Lors de son procès devant le juge Parent, Guy Lafleur a fait valoir qu'il s'était mal exprimé ce jour-là. «Le tribunal croit plutôt que l'accusé a enfin donné des réponses claires à des questions claires», a indiqué le juge Parent, hier.

Sursis ou amende

Hier, lors des plaidoiries sur la peine à imposer à Guy Lafleur, la procureure de la Couronne, Lori Weitzman, a reconnu que le dossier de Guy Lafleur comporte des aspects sympathiques, puisque c'est un père qui a voulu aider son fils. Mais elle soutient que malgré le passé sans tache de M. Lafleur, la sentence doit refléter la gravité du crime, et le dénoncer suffisamment. C'est M. Lafleur que l'on juge, ce n'est pas l'icône, a-t-elle dit. Elle réclame une peine de prison avec sursis, mais elle n'a pas précisé la durée. Forcément, il faut que ce soit une peine de moins de deux ans.

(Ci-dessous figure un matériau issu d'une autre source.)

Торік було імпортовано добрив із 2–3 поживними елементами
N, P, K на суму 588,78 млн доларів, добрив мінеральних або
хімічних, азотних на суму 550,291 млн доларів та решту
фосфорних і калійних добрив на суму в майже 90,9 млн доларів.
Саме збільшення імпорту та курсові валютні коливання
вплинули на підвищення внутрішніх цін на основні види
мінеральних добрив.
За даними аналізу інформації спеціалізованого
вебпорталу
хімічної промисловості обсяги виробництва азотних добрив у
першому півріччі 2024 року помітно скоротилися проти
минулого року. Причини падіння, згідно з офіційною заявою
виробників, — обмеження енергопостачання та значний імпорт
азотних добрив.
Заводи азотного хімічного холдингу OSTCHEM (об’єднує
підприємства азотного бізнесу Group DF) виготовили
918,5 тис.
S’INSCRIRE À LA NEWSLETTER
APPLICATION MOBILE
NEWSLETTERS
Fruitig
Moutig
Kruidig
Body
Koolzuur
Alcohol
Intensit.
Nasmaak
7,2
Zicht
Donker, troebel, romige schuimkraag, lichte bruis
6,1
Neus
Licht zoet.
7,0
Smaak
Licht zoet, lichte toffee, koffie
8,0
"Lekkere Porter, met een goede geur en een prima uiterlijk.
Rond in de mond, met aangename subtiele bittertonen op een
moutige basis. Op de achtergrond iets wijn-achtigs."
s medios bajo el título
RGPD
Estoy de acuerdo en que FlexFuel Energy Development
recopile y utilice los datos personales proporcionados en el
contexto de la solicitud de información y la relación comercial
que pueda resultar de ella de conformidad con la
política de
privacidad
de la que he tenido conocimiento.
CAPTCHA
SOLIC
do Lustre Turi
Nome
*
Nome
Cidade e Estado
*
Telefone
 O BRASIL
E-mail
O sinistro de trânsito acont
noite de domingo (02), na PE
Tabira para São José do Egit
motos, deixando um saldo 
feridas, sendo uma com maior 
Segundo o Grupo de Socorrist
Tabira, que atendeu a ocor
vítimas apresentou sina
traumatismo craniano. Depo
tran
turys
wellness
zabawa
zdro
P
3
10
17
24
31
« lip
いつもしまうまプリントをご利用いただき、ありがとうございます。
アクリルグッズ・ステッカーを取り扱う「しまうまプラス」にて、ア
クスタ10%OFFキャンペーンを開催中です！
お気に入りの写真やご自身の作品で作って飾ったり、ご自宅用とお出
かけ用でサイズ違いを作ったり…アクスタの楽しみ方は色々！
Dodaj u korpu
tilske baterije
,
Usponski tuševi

Me Jean-Pierre Rancourt, avocat de M. Lafleur, trouve cette demande «exagérée». Il estime que la gravité de l'infraction se situe au bas de l'échelle. «Il n'a rien fait pour gagner quelque chose pour lui... Un expert qui se parjurerait dans une cause parce qu'il est payé, ce serait beaucoup plus grave», a lancé Me Rancourt, faisant ainsi allusion au psychiatre Louis Morissette, qui a reconnu avoir menti cette semaine dans un procès pour meurtre. Pour Me Rancourt, M. Lafleur a déjà eu sa sentence avec la médiatisation de cette affaire, et par le fait qu'il ne pourra pas voyager aux États-Unis, à moins d'obtenir une permission spéciale. Et ça peut prendre un bon bout de temps avant de l'obtenir. Me Rancourt estime qu'une amende serait amplement suffisante. Guy Lafleur a accueilli le jugement avec stoïcisme et il n'a fait aucun commentaire en sortant.

Selon Me Rancourt, la condamnation de Guy Lafleur ne remet pas en question la poursuite civile de 3,5 millions qu'il a intentée contre le Procureur général du Québec et le service de police pour arrestation abusive.

Signalons enfin que la nouvelle de la condamnation de Guy Lafleur s'est répandue comme une traînée de poudre, hier, partout au Canada et aux États-Unis. CNN et le New York Times, notamment, en faisaient mention sur leurs sites internet.